Er weiß um den „Kulturkampf“, der in den Siebzigerjahren des 19. Jahrhunderts in Deutschland zwischen Reichskanzler Otto von Bismarck und Papst Pius IX., Vorgänger Leos XIII., mit erbitterter Härte geführt worden war. Im katholischen Rheinland etwa, das zu Preußen gehörte, wurden sogar fünf von elf Bischöfen ins Gefängnis gesteckt und über Monate gefangen gehalten. Ein Skandal ohnegleichen!

Der Reichskanzler war entschlossen, den Einfluss der katholischen Kirche zu vernichten, was 1874 unter anderem zur Einführung der Zivilehe führte, nachdem man in Preußen zwei Jahre zuvor Ordensangehörige vom Lehrberuf in öffentlichen Schulen ausgeschlossen hatte.

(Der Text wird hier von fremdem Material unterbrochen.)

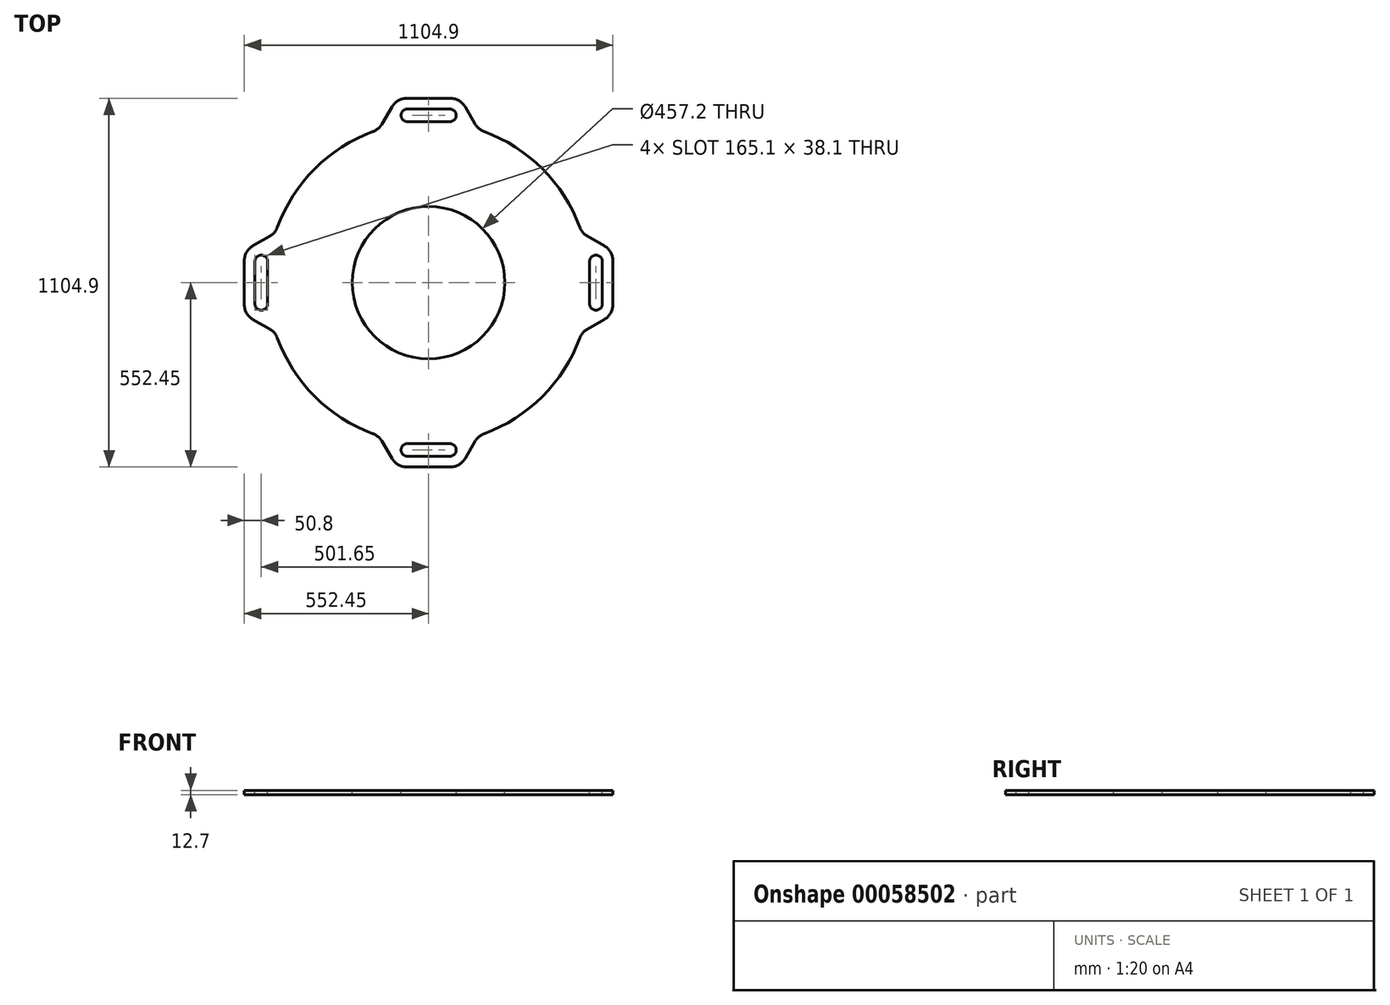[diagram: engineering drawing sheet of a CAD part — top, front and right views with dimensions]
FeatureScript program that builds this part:
annotation { "Feature Type Name" : "Feature", "Feature Type Description" : "" }
export const myFeature = defineFeature(function(context is Context, id is Id, definition is map)
    precondition{}
    {
        {
            var Q0;
            Q0=qCreatedBy(makeId("Top.planeOp"),FACE);
            var sketch = newSketch(context, id + "F0", { "sketchPlane" : qUnion([Q0])});
            skLineSegment(sketch, "E0.bottom", {"start": v(-552.45, 95.25) * mm, "end": v(552.45, 95.25) * mm});
            skLineSegment(sketch, "E0.top", {"start": v(-552.45, -95.25) * mm, "end": v(552.45, -95.25) * mm});
            skLineSegment(sketch, "E0.left", {"start": v(-552.45, 95.25) * mm, "end": v(-552.45, -95.25) * mm});
            skLineSegment(sketch, "E0.right", {"start": v(552.45, 95.25) * mm, "end": v(552.45, -95.25) * mm});
            skCircle(sketch, "E1", {"center": v(0, 0) * mm, "radius": 228.6 * mm});
            skCircle(sketch, "E2", {"center": v(0, 0) * mm, "radius": 482.6 * mm});
            skLineSegment(sketch, "E3.bottom", {"start": v(-95.25, 552.45) * mm, "end": v(95.25, 552.45) * mm});
            skLineSegment(sketch, "E3.top", {"start": v(-95.25, -552.45) * mm, "end": v(95.25, -552.45) * mm});
            skLineSegment(sketch, "E3.left", {"start": v(-95.25, 552.45) * mm, "end": v(-95.25, -552.45) * mm});
            skLineSegment(sketch, "E3.right", {"start": v(95.25, 552.45) * mm, "end": v(95.25, -552.45) * mm});
            skLineSegment(sketch, "E4.bottom", {"start": v(-520.7, 82.55) * mm, "end": v(-482.6, 82.55) * mm});
            skLineSegment(sketch, "E4.top", {"start": v(-520.7, -82.55) * mm, "end": v(-482.6, -82.55) * mm});
            skLineSegment(sketch, "E4.left", {"start": v(-520.7, 82.55) * mm, "end": v(-520.7, -82.55) * mm});
            skLineSegment(sketch, "E4.right", {"start": v(-482.6, 82.55) * mm, "end": v(-482.6, -82.55) * mm});
            skLineSegment(sketch, "E5", {"start": v(-552.45, 95.25) * mm, "end": v(-458.95, 149.23) * mm});
            skLineSegment(sketch, "E6", {"start": v(-552.45, -95.25) * mm, "end": v(-458.95, -149.23) * mm});
            skLineSegment(sketch, "E7", {"start": v(-95.25, 552.45) * mm, "end": v(-149.23, 458.95) * mm});
            skLineSegment(sketch, "E8", {"start": v(95.25, 552.45) * mm, "end": v(149.23, 458.95) * mm});
            skLineSegment(sketch, "E9", {"start": v(552.45, 95.25) * mm, "end": v(458.95, 149.23) * mm});
            skLineSegment(sketch, "E10", {"start": v(552.45, -95.25) * mm, "end": v(458.95, -149.23) * mm});
            skLineSegment(sketch, "E11", {"start": v(95.25, -552.45) * mm, "end": v(149.23, -458.95) * mm});
            skLineSegment(sketch, "E12", {"start": v(-95.25, -552.45) * mm, "end": v(-149.23, -458.95) * mm});
            skSolve(sketch);
        }
        {
            var Q0;
            {var subQ0=sQuery(id+"F0.wireOp",EDGE,"E0.right");Q0=makeQuery(id+"F0.imprint","IMPRINT",FACE,{"disambiguationData":[TD([[makeQuery(id+"F0.imprint","IMPRINT",EDGE,{"derivedFrom":subQ0}),-1.0]])]});}
            var Q1;
            {var subQ0=sQuery(id+"F0.wireOp",EDGE,"E2");var subQ1=sQuery(id+"F0.wireOp",EDGE,"E0.bottom");var subQ2=makeQuery(id+"F0.imprint","INTERSECT",VERTEX,{"disambiguationData":[OD(0.0)],"derivedFrom":[subQ1,subQ0]});Q1=makeQuery(id+"F0.imprint","IMPRINT",FACE,{"disambiguationData":[TD([[makeQuery(id+"F0.imprint","IMPRINT",EDGE,{"disambiguationData":[TD([[subQ2,-1.0]])],"derivedFrom":subQ1}),-1.0]])]});}
            var Q2;
            {var subQ0=sQuery(id+"F0.wireOp",EDGE,"E2");var subQ1=sQuery(id+"F0.wireOp",EDGE,"E0.bottom");var subQ2=makeQuery(id+"F0.imprint","INTERSECT",VERTEX,{"disambiguationData":[OD(1.0)],"derivedFrom":[subQ1,subQ0]});Q2=makeQuery(id+"F0.imprint","IMPRINT",FACE,{"disambiguationData":[TD([[makeQuery(id+"F0.imprint","IMPRINT",EDGE,{"disambiguationData":[TD([[subQ2,1.0]])],"derivedFrom":subQ1}),-1.0]])]});}
            var Q3;
            {var subQ0=sQuery(id+"F0.wireOp",EDGE,"E2");var subQ1=sQuery(id+"F0.wireOp",EDGE,"E0.bottom");var subQ2=makeQuery(id+"F0.imprint","INTERSECT",VERTEX,{"disambiguationData":[OD(0.0)],"derivedFrom":[subQ1,subQ0]});Q3=makeQuery(id+"F0.imprint","IMPRINT",FACE,{"disambiguationData":[TD([[makeQuery(id+"F0.imprint","IMPRINT",EDGE,{"disambiguationData":[TD([[subQ2,-1.0]])],"derivedFrom":subQ1}),1.0]])]});}
            var Q4;
            {var subQ0=sQuery(id+"F0.wireOp",EDGE,"E3.right");var subQ1=sQuery(id+"F0.wireOp",EDGE,"E1");var subQ2=makeQuery(id+"F0.imprint","INTERSECT",VERTEX,{"disambiguationData":[OD(0.0)],"derivedFrom":[subQ1,subQ0]});Q4=makeQuery(id+"F0.imprint","IMPRINT",FACE,{"disambiguationData":[TD([[makeQuery(id+"F0.imprint","IMPRINT",EDGE,{"disambiguationData":[TD([[subQ2,-1.0]])],"derivedFrom":subQ1}),-1.0]])]});}
            var Q5;
            {var subQ0=sQuery(id+"F0.wireOp",EDGE,"E2");var subQ1=sQuery(id+"F0.wireOp",EDGE,"E0.bottom");var subQ2=makeQuery(id+"F0.imprint","INTERSECT",VERTEX,{"disambiguationData":[OD(1.0)],"derivedFrom":[subQ1,subQ0]});Q5=makeQuery(id+"F0.imprint","IMPRINT",FACE,{"disambiguationData":[TD([[makeQuery(id+"F0.imprint","IMPRINT",EDGE,{"disambiguationData":[TD([[subQ2,1.0]])],"derivedFrom":subQ1}),1.0]])]});}
            var Q6;
            {var subQ5=sQuery(id+"F0.wireOp",EDGE,"E3.bottom");Q6=makeQuery(id+"F0.imprint","IMPRINT",FACE,{"disambiguationData":[TD([[makeQuery(id+"F0.imprint","IMPRINT",EDGE,{"derivedFrom":subQ5}),-1.0]])]});}
            var Q7;
            {var subQ0=sQuery(id+"F0.wireOp",EDGE,"E2");var subQ1=sQuery(id+"F0.wireOp",EDGE,"E0.top");var subQ2=makeQuery(id+"F0.imprint","INTERSECT",VERTEX,{"disambiguationData":[OD(1.0)],"derivedFrom":[subQ1,subQ0]});Q7=makeQuery(id+"F0.imprint","IMPRINT",FACE,{"disambiguationData":[TD([[makeQuery(id+"F0.imprint","IMPRINT",EDGE,{"disambiguationData":[TD([[subQ2,1.0]])],"derivedFrom":subQ1}),-1.0]])]});}
            var Q8;
            {var subQ0=sQuery(id+"F0.wireOp",EDGE,"E3.left");var subQ1=sQuery(id+"F0.wireOp",EDGE,"E1");var subQ2=makeQuery(id+"F0.imprint","INTERSECT",VERTEX,{"disambiguationData":[OD(1.0)],"derivedFrom":[subQ1,subQ0]});Q8=makeQuery(id+"F0.imprint","IMPRINT",FACE,{"disambiguationData":[TD([[makeQuery(id+"F0.imprint","IMPRINT",EDGE,{"disambiguationData":[TD([[subQ2,-1.0]])],"derivedFrom":subQ1}),-1.0]])]});}
            var Q9;
            {var subQ0=sQuery(id+"F0.wireOp",EDGE,"E2");var subQ1=sQuery(id+"F0.wireOp",EDGE,"E0.top");var subQ2=makeQuery(id+"F0.imprint","INTERSECT",VERTEX,{"disambiguationData":[OD(0.0)],"derivedFrom":[subQ1,subQ0]});Q9=makeQuery(id+"F0.imprint","IMPRINT",FACE,{"disambiguationData":[TD([[makeQuery(id+"F0.imprint","IMPRINT",EDGE,{"disambiguationData":[TD([[subQ2,-1.0]])],"derivedFrom":subQ1}),-1.0]])]});}
            var Q10;
            {var subQ5=sQuery(id+"F0.wireOp",EDGE,"E3.top");Q10=makeQuery(id+"F0.imprint","IMPRINT",FACE,{"disambiguationData":[TD([[makeQuery(id+"F0.imprint","IMPRINT",EDGE,{"derivedFrom":subQ5}),1.0]])]});}
            var Q11;
            {var subQ5=sQuery(id+"F0.wireOp",EDGE,"E0.left");Q11=makeQuery(id+"F0.imprint","IMPRINT",FACE,{"disambiguationData":[TD([[makeQuery(id+"F0.imprint","IMPRINT",EDGE,{"derivedFrom":subQ5}),1.0]])]});}
            var Q12;
            Q12=makeQuery(id+"F0.imprint","IMPRINT",FACE,{"disambiguationData":[TD([[makeQuery(id+"F0.imprint","IMPRINT",EDGE,{"derivedFrom":sQuery(id+"F0.wireOp",EDGE,"E4.bottom")}),-1.0]])]});
            var Q13;
            {var subQ0=sQuery(id+"F0.wireOp",EDGE,"E5");Q13=makeQuery(id+"F0.imprint","IMPRINT",FACE,{"disambiguationData":[TD([[makeQuery(id+"F0.imprint","IMPRINT",EDGE,{"derivedFrom":subQ0}),-1.0]])]});}
            var Q14;
            {var subQ0=sQuery(id+"F0.wireOp",EDGE,"E6");Q14=makeQuery(id+"F0.imprint","IMPRINT",FACE,{"disambiguationData":[TD([[makeQuery(id+"F0.imprint","IMPRINT",EDGE,{"derivedFrom":subQ0}),1.0]])]});}
            var Q15;
            {var subQ0=sQuery(id+"F0.wireOp",EDGE,"E7");Q15=makeQuery(id+"F0.imprint","IMPRINT",FACE,{"disambiguationData":[TD([[makeQuery(id+"F0.imprint","IMPRINT",EDGE,{"derivedFrom":subQ0}),1.0]])]});}
            var Q16;
            {var subQ0=sQuery(id+"F0.wireOp",EDGE,"E8");Q16=makeQuery(id+"F0.imprint","IMPRINT",FACE,{"disambiguationData":[TD([[makeQuery(id+"F0.imprint","IMPRINT",EDGE,{"derivedFrom":subQ0}),-1.0]])]});}
            var Q17;
            {var subQ0=sQuery(id+"F0.wireOp",EDGE,"E9");Q17=makeQuery(id+"F0.imprint","IMPRINT",FACE,{"disambiguationData":[TD([[makeQuery(id+"F0.imprint","IMPRINT",EDGE,{"derivedFrom":subQ0}),1.0]])]});}
            var Q18;
            {var subQ0=sQuery(id+"F0.wireOp",EDGE,"E10");Q18=makeQuery(id+"F0.imprint","IMPRINT",FACE,{"disambiguationData":[TD([[makeQuery(id+"F0.imprint","IMPRINT",EDGE,{"derivedFrom":subQ0}),-1.0]])]});}
            var Q19;
            {var subQ0=sQuery(id+"F0.wireOp",EDGE,"E11");Q19=makeQuery(id+"F0.imprint","IMPRINT",FACE,{"disambiguationData":[TD([[makeQuery(id+"F0.imprint","IMPRINT",EDGE,{"derivedFrom":subQ0}),1.0]])]});}
            var Q20;
            {var subQ0=sQuery(id+"F0.wireOp",EDGE,"E12");Q20=makeQuery(id+"F0.imprint","IMPRINT",FACE,{"disambiguationData":[TD([[makeQuery(id+"F0.imprint","IMPRINT",EDGE,{"derivedFrom":subQ0}),-1.0]])]});}
            extrude(context, id + "F1", {"entities" : qUnion([Q0, Q1, Q2, Q3, Q4, Q5, Q6, Q7, Q8, Q9, Q10, Q11, Q12, Q13, Q14, Q15, Q16, Q17, Q18, Q19, Q20]), "oppositeDirection" : true, "depth" : 12.7 * mm});
        }
        {
            var Q0;
            Q0=makeQuery(id+"F0.imprint","IMPRINT",FACE,{"disambiguationData":[TD([[makeQuery(id+"F0.imprint","IMPRINT",EDGE,{"derivedFrom":sQuery(id+"F0.wireOp",EDGE,"E4.bottom")}),-1.0]])]});
            extrude(context, id + "F2", {"entities" : qUnion([Q0]), "operationType" : NewBodyOperationType.REMOVE, "oppositeDirection" : true, "depth" : 25.4 * mm});
        }
        {
            var Q0;
            Q0=makeQuery(id+"F2.boolean.opBoolean","COPY",EDGE,{"derivedFrom":makeQuery(id+"F2.opExtrude","SWEPT_EDGE",EDGE,{"disambiguationData":[OSD([sQuery(id+"F0.wireOp",EDGE,"E4.top"),sQuery(id+"F0.wireOp",EDGE,"E4.left")])]})});
            var Q1;
            Q1=makeQuery(id+"F2.boolean.opBoolean","COPY",EDGE,{"derivedFrom":makeQuery(id+"F2.opExtrude","SWEPT_EDGE",EDGE,{"disambiguationData":[OSD([sQuery(id+"F0.wireOp",EDGE,"E4.top"),sQuery(id+"F0.wireOp",EDGE,"E4.right")])]})});
            var Q2;
            Q2=makeQuery(id+"F2.boolean.opBoolean","COPY",EDGE,{"derivedFrom":makeQuery(id+"F2.opExtrude","SWEPT_EDGE",EDGE,{"disambiguationData":[OSD([sQuery(id+"F0.wireOp",EDGE,"E4.bottom"),sQuery(id+"F0.wireOp",EDGE,"E4.left")])]})});
            var Q3;
            Q3=makeQuery(id+"F2.boolean.opBoolean","COPY",EDGE,{"derivedFrom":makeQuery(id+"F2.opExtrude","SWEPT_EDGE",EDGE,{"disambiguationData":[OSD([sQuery(id+"F0.wireOp",EDGE,"E4.bottom"),sQuery(id+"F0.wireOp",EDGE,"E4.right")])]})});
            fillet(context, id + "F3", {"entities" : qUnion([Q0, Q1, Q2, Q3]), "radius" : 19.05 * mm, "tangentPropagation" : true, "allowEdgeOverflow" : false});
        }
        {
            var Q0;
            Q0=makeQuery(id+"F2.boolean.opBoolean","COPY",FACE,{"derivedFrom":makeQuery(id+"F2.opExtrude","SWEPT_FACE",FACE,{"disambiguationData":[OSD([sQuery(id+"F0.wireOp",EDGE,"E4.bottom")])]})});
            var Q1;
            Q1=makeQuery(id+"F3.opFillet","BLEND_FACE",FACE,{"disambiguationData":[OSD([sQuery(id+"F0.wireOp",EDGE,"E4.bottom"),sQuery(id+"F0.wireOp",EDGE,"E4.right")])]});
            var Q2;
            Q2=makeQuery(id+"F2.boolean.opBoolean","COPY",FACE,{"derivedFrom":makeQuery(id+"F2.opExtrude","SWEPT_FACE",FACE,{"disambiguationData":[OSD([sQuery(id+"F0.wireOp",EDGE,"E4.right")])]})});
            var Q3;
            Q3=makeQuery(id+"F3.opFillet","BLEND_FACE",FACE,{"disambiguationData":[OSD([sQuery(id+"F0.wireOp",EDGE,"E4.top"),sQuery(id+"F0.wireOp",EDGE,"E4.right")])]});
            var Q4;
            Q4=makeQuery(id+"F2.boolean.opBoolean","COPY",FACE,{"derivedFrom":makeQuery(id+"F2.opExtrude","SWEPT_FACE",FACE,{"disambiguationData":[OSD([sQuery(id+"F0.wireOp",EDGE,"E4.top")])]})});
            var Q5;
            Q5=makeQuery(id+"F3.opFillet","BLEND_FACE",FACE,{"disambiguationData":[OSD([sQuery(id+"F0.wireOp",EDGE,"E4.top"),sQuery(id+"F0.wireOp",EDGE,"E4.left")])]});
            var Q6;
            Q6=makeQuery(id+"F2.boolean.opBoolean","COPY",FACE,{"derivedFrom":makeQuery(id+"F2.opExtrude","SWEPT_FACE",FACE,{"disambiguationData":[OSD([sQuery(id+"F0.wireOp",EDGE,"E4.left")])]})});
            var Q7;
            Q7=makeQuery(id+"F3.opFillet","BLEND_FACE",FACE,{"disambiguationData":[OSD([sQuery(id+"F0.wireOp",EDGE,"E4.bottom"),sQuery(id+"F0.wireOp",EDGE,"E4.left")])]});
            var Q8;
            Q8=makeQuery(id+"F1.opExtrude","SWEPT_FACE",FACE,{"disambiguationData":[OSD([sQuery(id+"F0.wireOp",EDGE,"E1")])]});
            circularPattern(context, id + "F4", {"faces" : qUnion([Q0, Q1, Q2, Q3, Q4, Q5, Q6, Q7]), "axis" : qUnion([Q8]), "angle" : 90 * degree, "instanceCount" : 4, "patternType" : PatternType.FACE});
        }
        {
            var Q0;
            Q0=makeQuery(id+"F1.opExtrude","SWEPT_EDGE",EDGE,{"disambiguationData":[OSD([sQuery(id+"F0.wireOp",EDGE,"E2"),sQuery(id+"F0.wireOp",EDGE,"E12")])]});
            var Q1;
            Q1=makeQuery(id+"F1.opExtrude","SWEPT_EDGE",EDGE,{"disambiguationData":[OSD([sQuery(id+"F0.wireOp",EDGE,"E3.top"),sQuery(id+"F0.wireOp",EDGE,"E3.left"),sQuery(id+"F0.wireOp",EDGE,"E12")])]});
            var Q2;
            Q2=makeQuery(id+"F1.opExtrude","SWEPT_EDGE",EDGE,{"disambiguationData":[OSD([sQuery(id+"F0.wireOp",EDGE,"E3.top"),sQuery(id+"F0.wireOp",EDGE,"E3.right"),sQuery(id+"F0.wireOp",EDGE,"E11")])]});
            var Q3;
            Q3=makeQuery(id+"F1.opExtrude","SWEPT_EDGE",EDGE,{"disambiguationData":[OSD([sQuery(id+"F0.wireOp",EDGE,"E2"),sQuery(id+"F0.wireOp",EDGE,"E11")])]});
            var Q4;
            Q4=makeQuery(id+"F1.opExtrude","SWEPT_EDGE",EDGE,{"disambiguationData":[OSD([sQuery(id+"F0.wireOp",EDGE,"E2"),sQuery(id+"F0.wireOp",EDGE,"E10")])]});
            var Q5;
            Q5=makeQuery(id+"F1.opExtrude","SWEPT_EDGE",EDGE,{"disambiguationData":[OSD([sQuery(id+"F0.wireOp",EDGE,"E0.top"),sQuery(id+"F0.wireOp",EDGE,"E0.right"),sQuery(id+"F0.wireOp",EDGE,"E10")])]});
            var Q6;
            Q6=makeQuery(id+"F1.opExtrude","SWEPT_EDGE",EDGE,{"disambiguationData":[OSD([sQuery(id+"F0.wireOp",EDGE,"E0.bottom"),sQuery(id+"F0.wireOp",EDGE,"E0.right"),sQuery(id+"F0.wireOp",EDGE,"E9")])]});
            var Q7;
            Q7=makeQuery(id+"F1.opExtrude","SWEPT_EDGE",EDGE,{"disambiguationData":[OSD([sQuery(id+"F0.wireOp",EDGE,"E2"),sQuery(id+"F0.wireOp",EDGE,"E9")])]});
            var Q8;
            Q8=makeQuery(id+"F1.opExtrude","SWEPT_EDGE",EDGE,{"disambiguationData":[OSD([sQuery(id+"F0.wireOp",EDGE,"E2"),sQuery(id+"F0.wireOp",EDGE,"E8")])]});
            var Q9;
            Q9=makeQuery(id+"F1.opExtrude","SWEPT_EDGE",EDGE,{"disambiguationData":[OSD([sQuery(id+"F0.wireOp",EDGE,"E3.bottom"),sQuery(id+"F0.wireOp",EDGE,"E3.right"),sQuery(id+"F0.wireOp",EDGE,"E8")])]});
            var Q10;
            Q10=makeQuery(id+"F1.opExtrude","SWEPT_EDGE",EDGE,{"disambiguationData":[OSD([sQuery(id+"F0.wireOp",EDGE,"E3.bottom"),sQuery(id+"F0.wireOp",EDGE,"E3.left"),sQuery(id+"F0.wireOp",EDGE,"E7")])]});
            var Q11;
            Q11=makeQuery(id+"F1.opExtrude","SWEPT_EDGE",EDGE,{"disambiguationData":[OSD([sQuery(id+"F0.wireOp",EDGE,"E2"),sQuery(id+"F0.wireOp",EDGE,"E7")])]});
            var Q12;
            Q12=makeQuery(id+"F1.opExtrude","SWEPT_EDGE",EDGE,{"disambiguationData":[OSD([sQuery(id+"F0.wireOp",EDGE,"E2"),sQuery(id+"F0.wireOp",EDGE,"E5")])]});
            var Q13;
            Q13=makeQuery(id+"F1.opExtrude","SWEPT_EDGE",EDGE,{"disambiguationData":[OSD([sQuery(id+"F0.wireOp",EDGE,"E0.bottom"),sQuery(id+"F0.wireOp",EDGE,"E0.left"),sQuery(id+"F0.wireOp",EDGE,"E5")])]});
            var Q14;
            Q14=makeQuery(id+"F1.opExtrude","SWEPT_EDGE",EDGE,{"disambiguationData":[OSD([sQuery(id+"F0.wireOp",EDGE,"E0.top"),sQuery(id+"F0.wireOp",EDGE,"E0.left"),sQuery(id+"F0.wireOp",EDGE,"E6")])]});
            var Q15;
            Q15=makeQuery(id+"F1.opExtrude","SWEPT_EDGE",EDGE,{"disambiguationData":[OSD([sQuery(id+"F0.wireOp",EDGE,"E2"),sQuery(id+"F0.wireOp",EDGE,"E6")])]});
            fillet(context, id + "F5", {"entities" : qUnion([Q0, Q1, Q2, Q3, Q4, Q5, Q6, Q7, Q8, Q9, Q10, Q11, Q12, Q13, Q14, Q15]), "radius" : 50.8 * mm, "tangentPropagation" : true, "allowEdgeOverflow" : false});
        }
    });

Sogar der mächtige Jesuitenorden war aufgelöst worden.

Papst Pius erklärte seinerseits die preußischen Gesetze für ungültig und belegte alle, die sich an ihrer Durchführung beteiligten, mit der Exkommunikation.

Nach dem Tode Pius IX. verhandelte der Reichskanzler direkt mit dem neu inthronisierten Leo XIII., einem intelligenten und harten Verhandlungsgegner. Kompromissbereitschaft der Deutschen war mittlerweile angesagt, denn die Zeiten hatten sich geändert: Bismarck wollte mit dem katholischen Österreich ein Bündnis schließen und im eigenen Land war die „Arbeiterbewegung“ zu einer gefährlichen Bedrohung geworden, so dass man sich den Luxus eines Zerwürfnisses mit Rom nicht mehr leisten konnte.

Mit den Friedensgesetzen von 1886 und 1887 fand der „Kulturkampf“ formell sein Ende; die kirchenfeindlichen Gesetze wurden zum Teil zurückgenommen.

Auch in Frankreich waren seit 1871 antikirchliche Gesetze erlassen worden. Das Parlament vollzog im Jahr 1905 die Trennung von Kirche und Staat. Ähnlich prekär war das Verhältnis zu den Wissenschaften: lag doch Charles Darwins Abstammungslehre der Kirche bleischwer im Magen, weil Darwin dadurch die biblische, zugegebenermaßen kindlich-naive Version von der Erschaffung des Menschen infrage stellte.

Leo XIII. lehnte den „Darwinismus“, der die Evolution der Rassen, auch der menschlichen, propagierte, strikt ab, während er für die sozialen Fragen der neuen Zeit durchaus aufgeschlossen war. Er verfasste auch eine Bulle mit dem Titel „Rerum Novarum“, in der ein Ausgleich zwischen Armen und Reichen gefordert wurde und worin der Papst anmahnte, sich hauptsächlich der Bedürftigen anzunehmen. Damit hatte Leo XIII. immerhin die katholische Soziallehre begründet.